For the financial year ended Dec 31, net profit jumped 42% year-on-year (y-o-y) to RM88.05 million, from RM61.66 million; while revenue increased 26% to RM347.22 million, from RM274.65 million.

Malayan Flour Mills Bhd (MFM) reported a 79.88% drop in its net profit for the fourth quarter ended Dec 31, 2014 (4QFY14) to RM4.64 million, from RM23.09 million a year ago, mainly due to lower profit margins in both flour and trading in the grains segment, as well as the poultry integration segment.

MFM (fundamental: 1.1; valuation: 1.8) also reported a 9.28% drop in revenue to RM574.14 million in 4QFY14, from RM632.89 million in 4QFY13, due to lower sales in the poultry integration segment.
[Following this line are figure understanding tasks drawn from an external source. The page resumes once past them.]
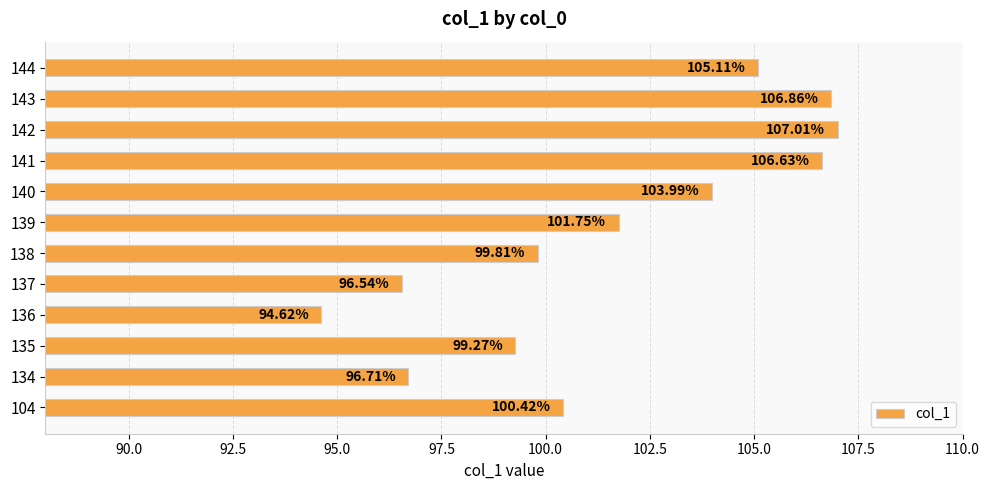

List the labels in order of value, smallest first.

136, 137, 134, 135, 138, 104, 139, 140, 144, 141, 143, 142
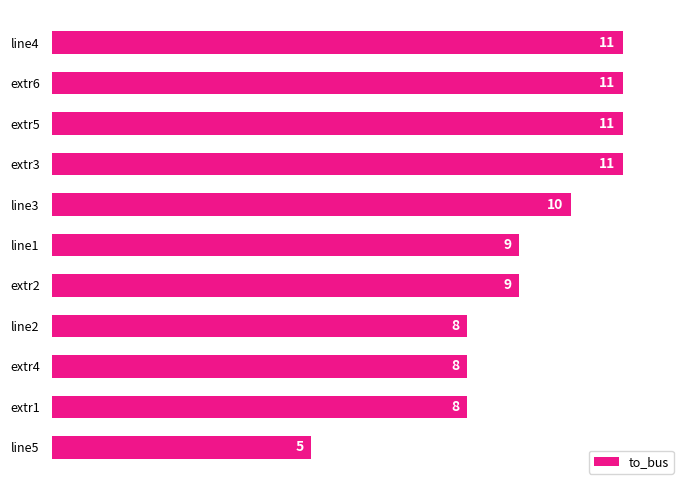

Are the bars grouped side by side (vs. stacked)?

No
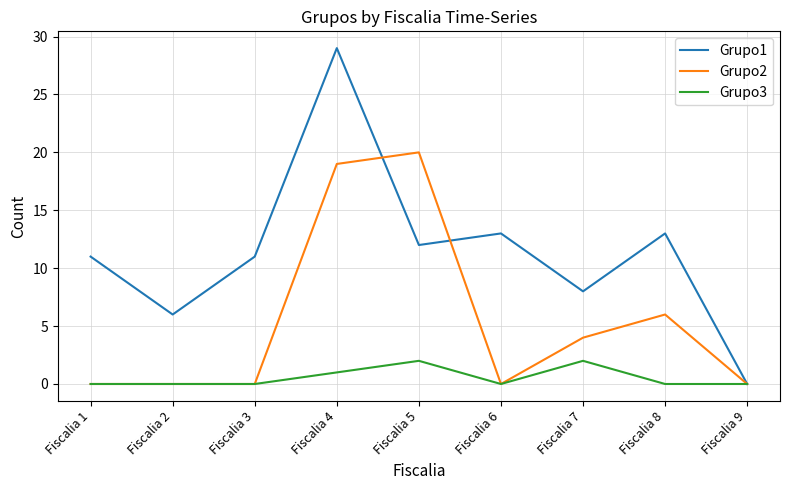

What is the total value across all series at Fiscalia 7?

14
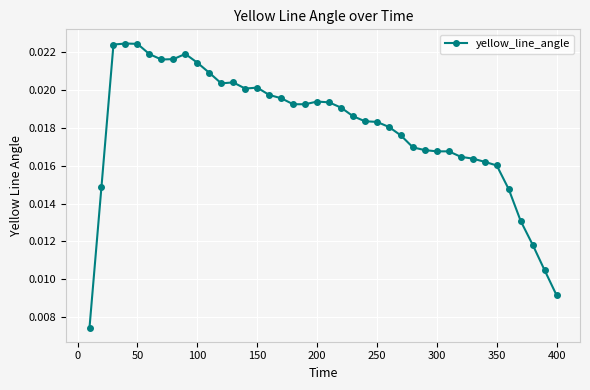

Count the values in the range 0 to 1.

40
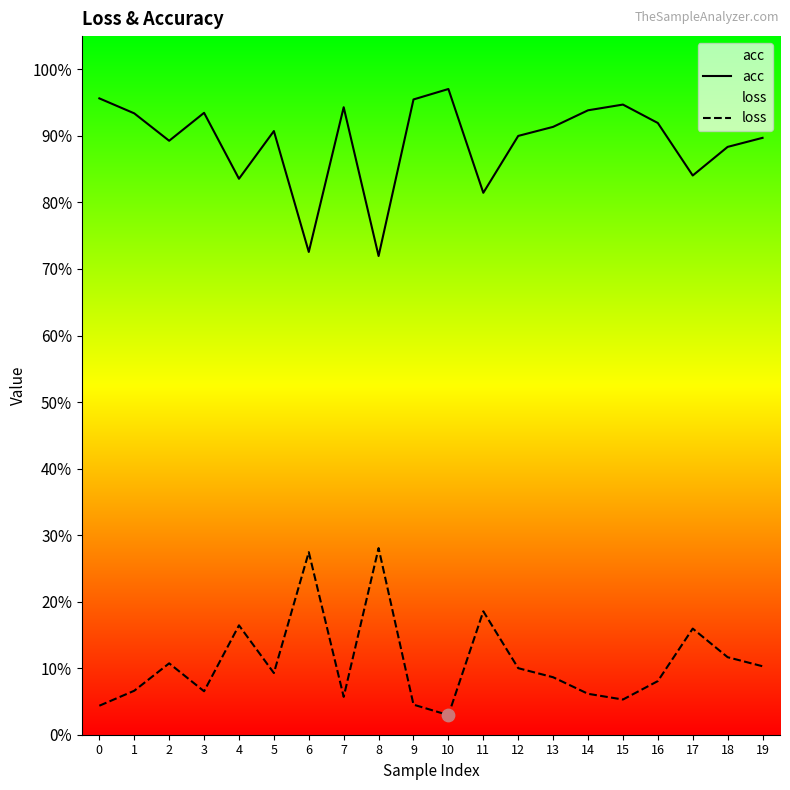

Is the value of acc at 12 greater than the value of loss at 12?

Yes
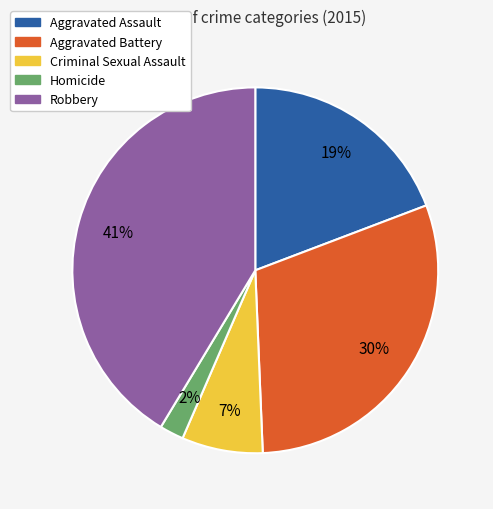

The Aggravated Assault slice represents 13% of the pie. True or false?

False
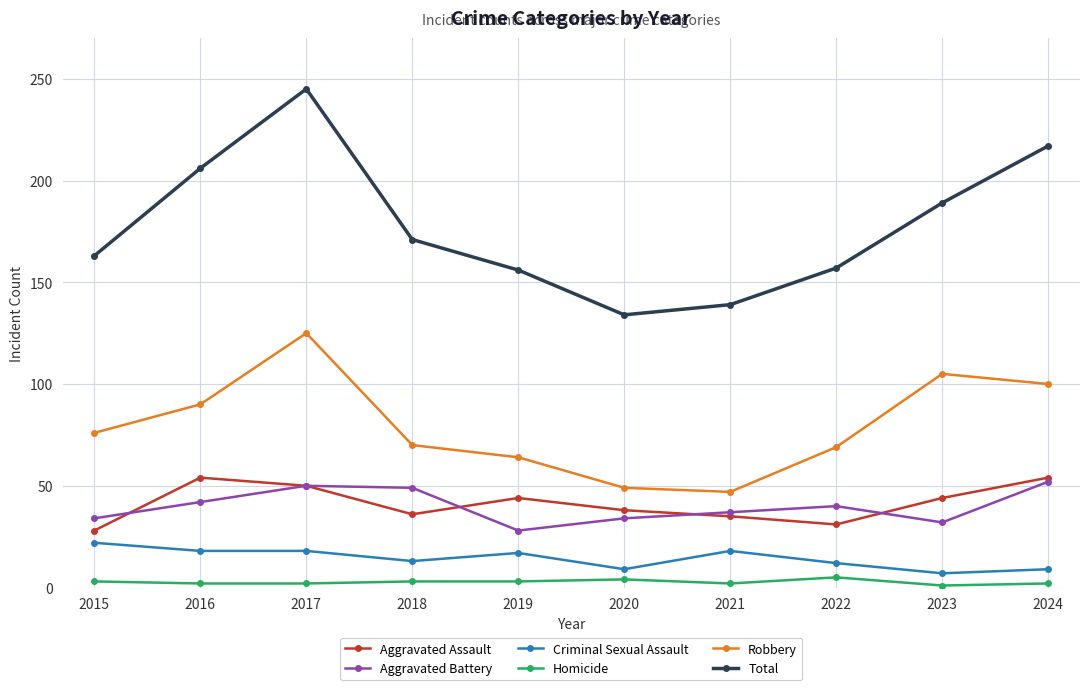

True or false: Robbery has more than 2 points higher than both neighbors.

False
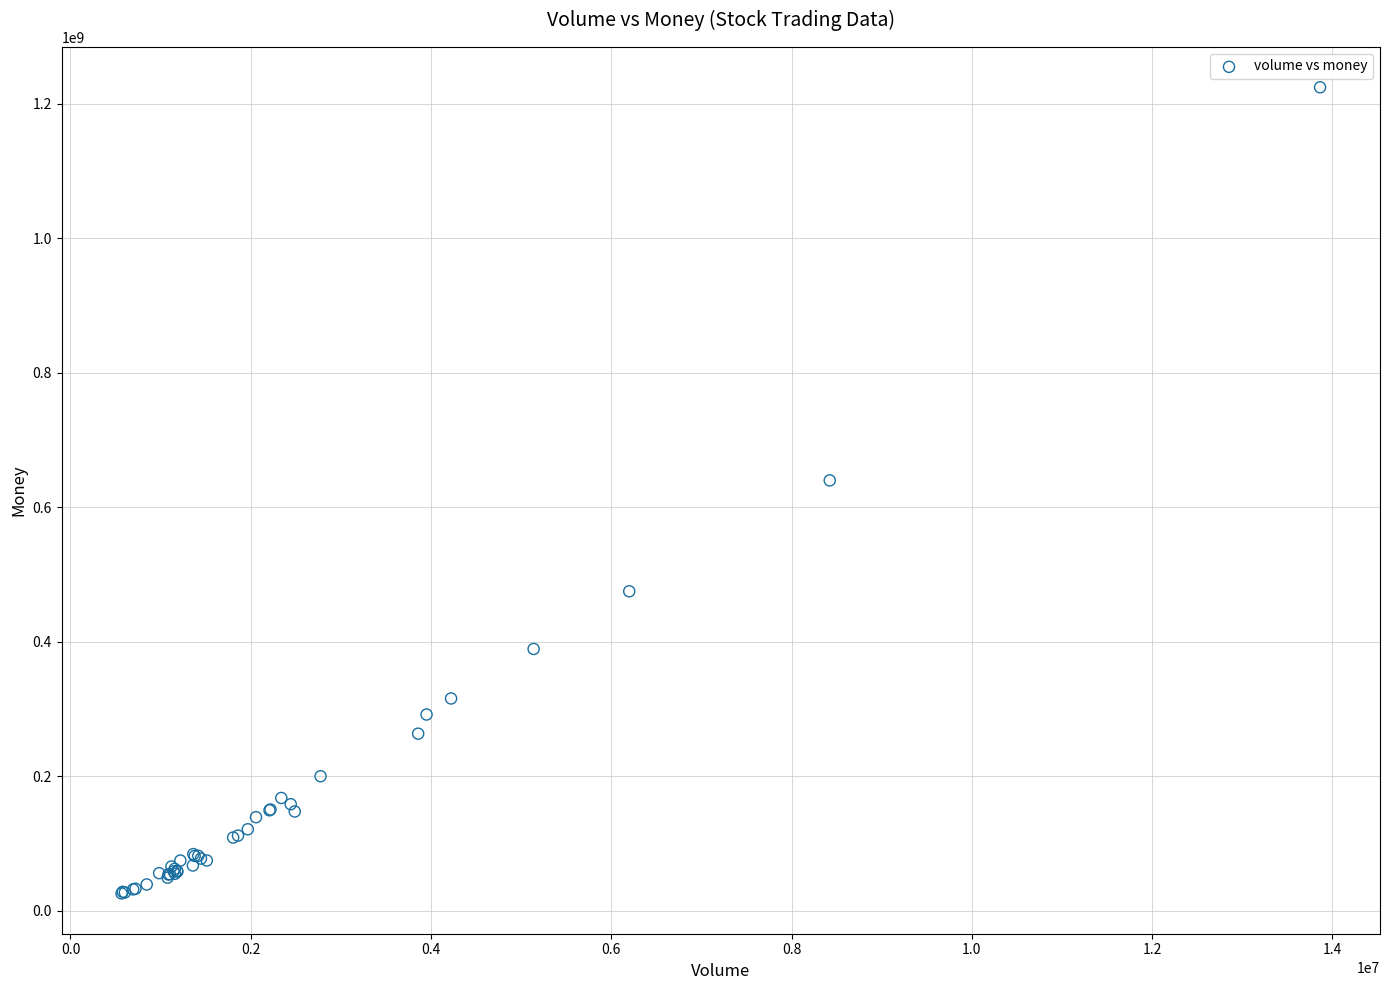

What Y value in the scatter plot is closest to 624955849?

639749414.7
Earnings per share (EPS) for 4QFY14 was lower at 0.86 sen, from 4.29 sen in 4QFY13.

For the full year ended Dec 31, 2014 (FY14), MFM reported a 1.19% increase in net profit to RM67.78 million, from RM66.98 million in FY13. However, revenue fell by a marginal 0.84% to RM2.29 billion, from RM2.31 billion in FY13, due to lower sales for the poultry integration segment.

MFM also declared a second interim dividend of 3.5 sen per share for FY14, payable on March 25. This brings its total dividend for the year to 6.5 sen per share.

Sime Darby Bhd’s offer to take over New Britain Palm Oil Ltd (NBPOL) at £7.15 (RM39.25) cash per share, has turned unconditional and is due to be completed by the first half of 2015.

In a filing with Bursa Malaysia today, Kulim (Malaysia) Bhd (fundamental: 0.65; valuation: 1.2) said Sime Darby (fundamental: 1.3; valuation: 1.3) had on Feb 18, 2015 (last Wednesday), announced the offer was free of all conditions specified in Section 12.1 of the offer document, and is now unconditional.

The privatisation of UK and Papua New Guinea-listed NBPOL will see Sime Darby delisting NBPOL from the UK bourse.

The acquisition of NBPOL includes Kulim's 48.97% stake in NBPOL.

(Note: The Edge Research's fundamental score reflects a company’s profitability and balance sheet strength, calculated based on historical numbers. The valuation score determines if a stock is attractively valued or not, also based on historical numbers. A score of 3 suggests strong fundamentals and attractive valuations.)